A no-bake, creamy and fruity dessert cake made with layers of graham crackers, fresh strawberries, and vanilla ice cream, perfect for summer gatherings.
Prep : 10 Total : 25 minutes

Ingredients
  

Main Ingredients

  • 24 squares graham crackers
  • 1 quart vanilla ice cream slightly softened
  • 2 cups fresh strawberries hulled and sliced
  • 0.5 cup strawberry jam
  • 0.25 cup heavy cream optional, for whipped topping
  • 1 tablespoon powdered sugar optional, for whipped topping
  • 1 fresh mint leaves for garnish

Instructions
 

Preparation Steps

  • Line the bottom of a 9-inch springform pan or round cake pan with graham crackers, pressing them firmly to form an even layer.
  • Spread half of the softened vanilla ice cream over the graham cracker layer. Smooth the top evenly.
  • Arrange half of the sliced strawberries on top of the ice cream layer.
  • Drizzle half of the strawberry jam over the strawberries.
  • Repeat the layers: graham crackers, remaining ice cream, remaining strawberries, and remaining jam.
  • Cover the cake and freeze for at least 4 hours, or until firm.
  • If desired, whip the heavy cream with powdered sugar until soft peaks form, and pipe or spoon around the edge of the cake before serving.
  • Garnish with fresh mint leaves and serve directly from the freezer.

Notes

Best served immediately after freezing. Store in the freezer for up to 1 week.

Provided data
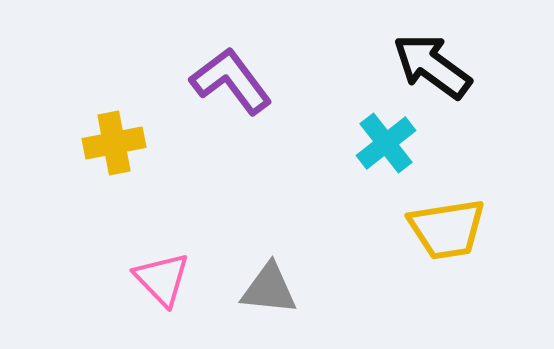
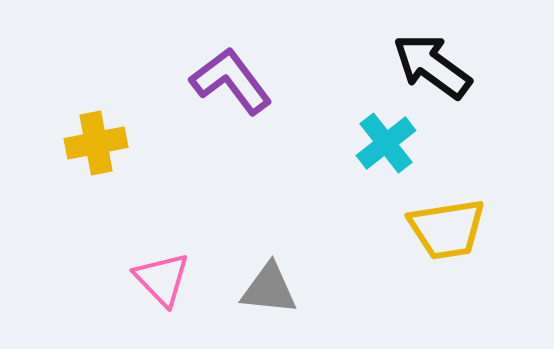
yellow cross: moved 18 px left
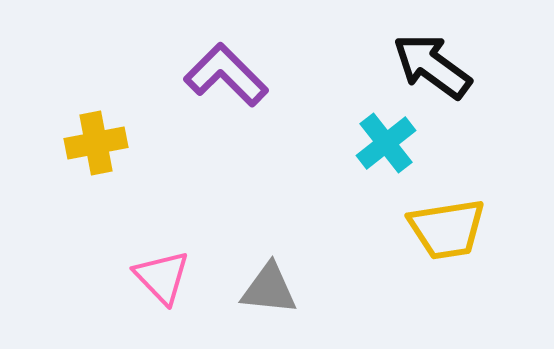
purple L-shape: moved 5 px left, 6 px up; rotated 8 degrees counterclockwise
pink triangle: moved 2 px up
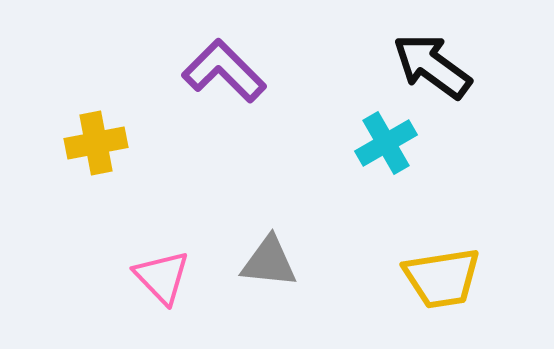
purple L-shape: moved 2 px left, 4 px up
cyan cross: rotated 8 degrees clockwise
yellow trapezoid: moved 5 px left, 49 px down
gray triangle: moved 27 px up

...

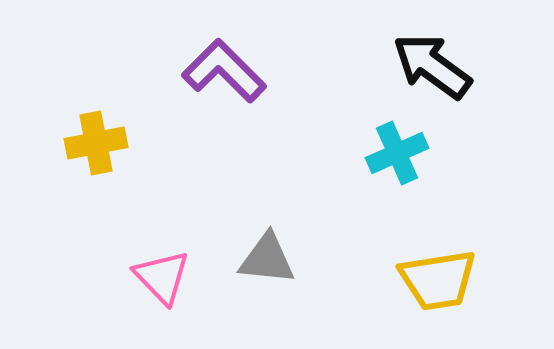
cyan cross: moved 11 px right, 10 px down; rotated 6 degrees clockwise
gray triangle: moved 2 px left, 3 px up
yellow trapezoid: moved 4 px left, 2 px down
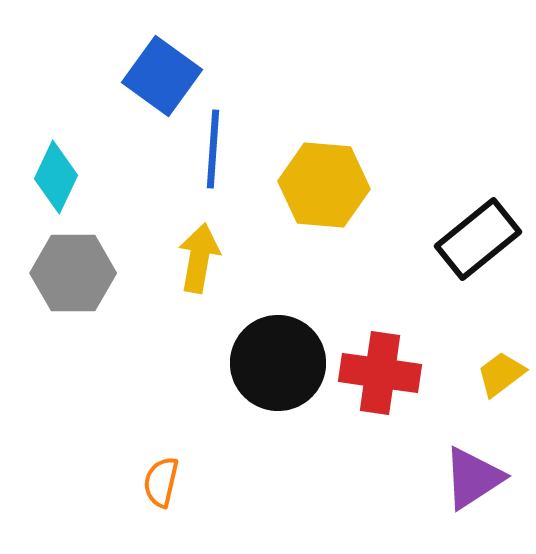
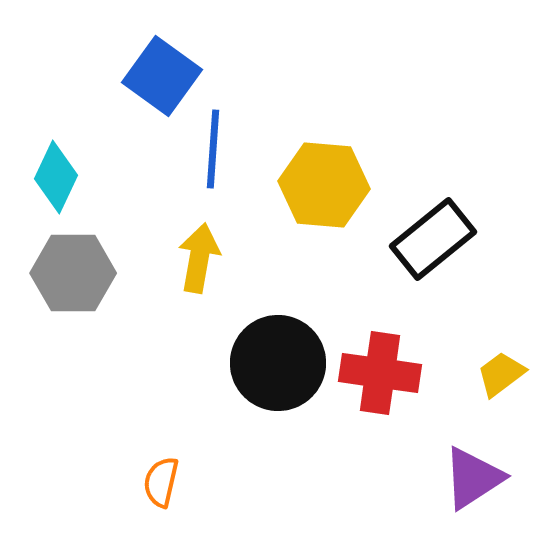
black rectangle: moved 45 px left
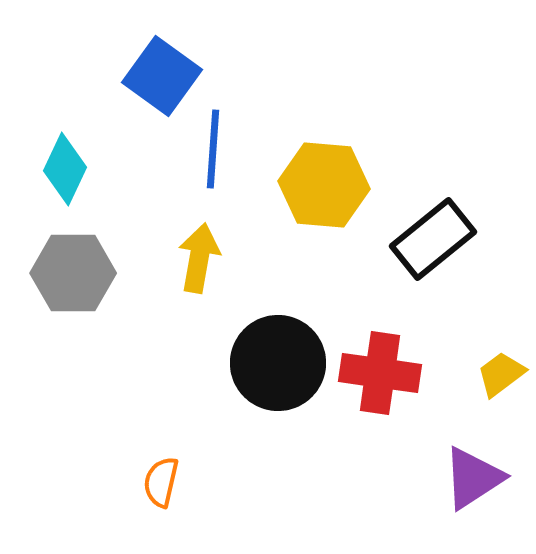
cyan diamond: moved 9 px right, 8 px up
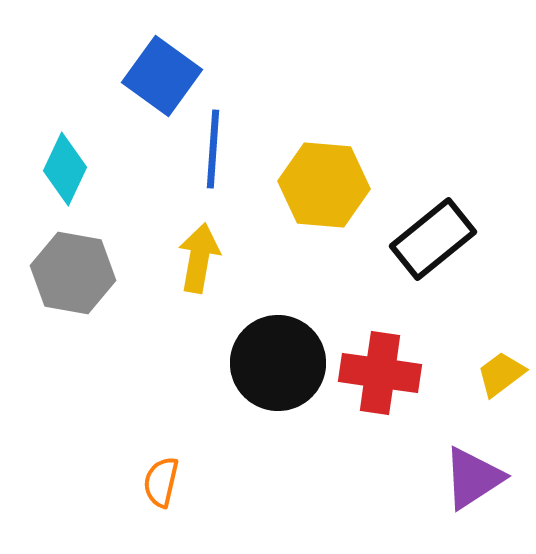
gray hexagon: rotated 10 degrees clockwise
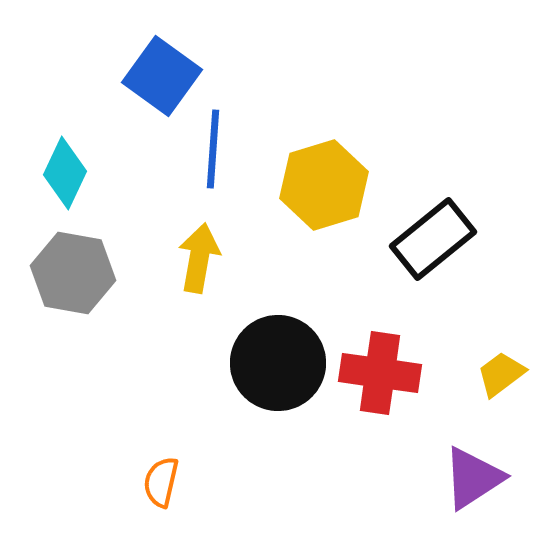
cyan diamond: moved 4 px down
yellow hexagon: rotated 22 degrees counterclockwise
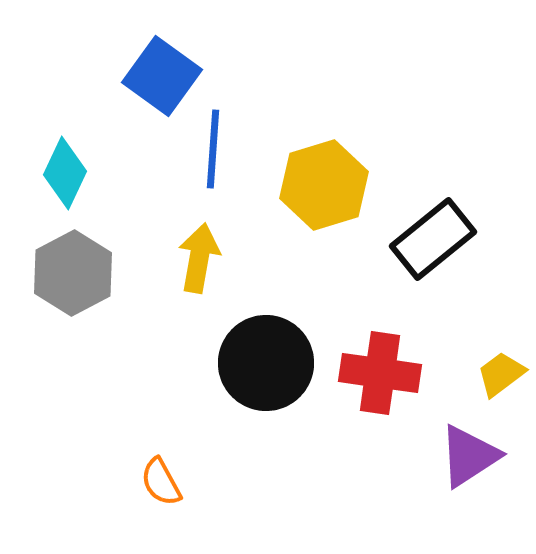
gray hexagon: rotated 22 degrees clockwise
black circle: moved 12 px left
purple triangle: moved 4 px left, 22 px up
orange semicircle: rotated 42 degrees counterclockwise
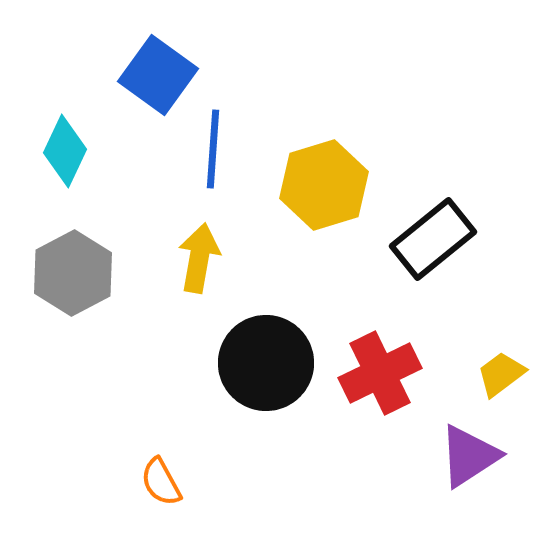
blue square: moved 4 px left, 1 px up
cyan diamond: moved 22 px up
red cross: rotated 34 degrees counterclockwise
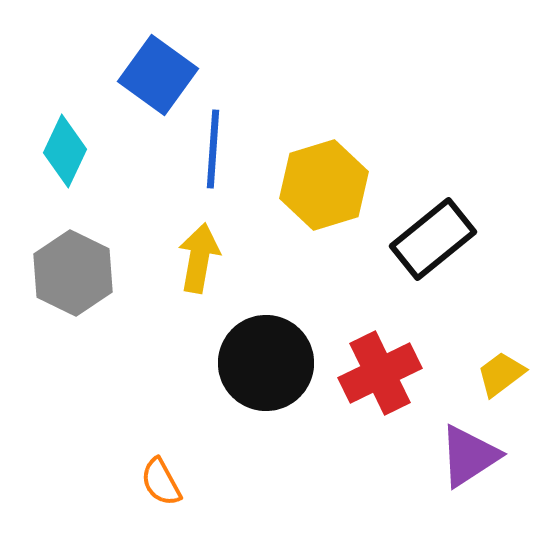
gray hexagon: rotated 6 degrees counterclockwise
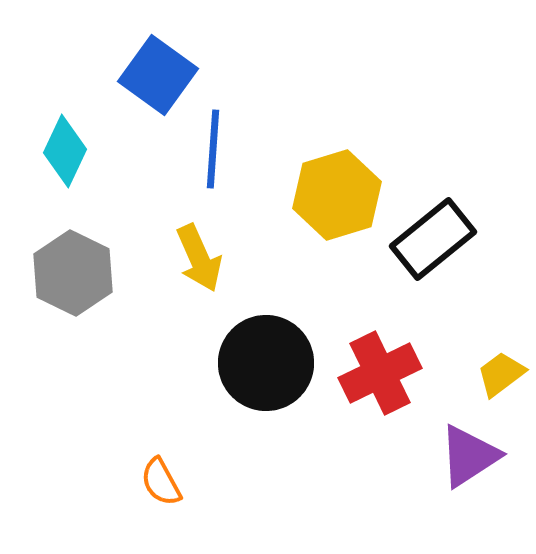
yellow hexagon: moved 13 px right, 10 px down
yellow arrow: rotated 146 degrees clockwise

Required work
A – Reproduce the strawberry ice cream cake recipe from "Instructions" to "an even layer." without any changes.
B – Using the strawberry ice cream cake recipe, state whether each statement agrees with it, answering yes or no and quoting the deciding words: (i) The cake is baked before it is frozen. (ii) The cake should be frozen for at least 4 hours. (iii) The cake can be kept in the freezer for up to two weeks.
The records were drawn from a source separate from the recipe.

Written answers
A –
Instructions
 

Preparation Steps

  • Line the bottom of a 9-inch springform pan or round cake pan with graham crackers, pressing them firmly to form an even layer.

B –
(i) No: "A no-bake, creamy and fruity dessert cake"
(ii) Yes: "freeze for at least 4 hours, or until firm"
(iii) No: "Store in the freezer for up to 1 week."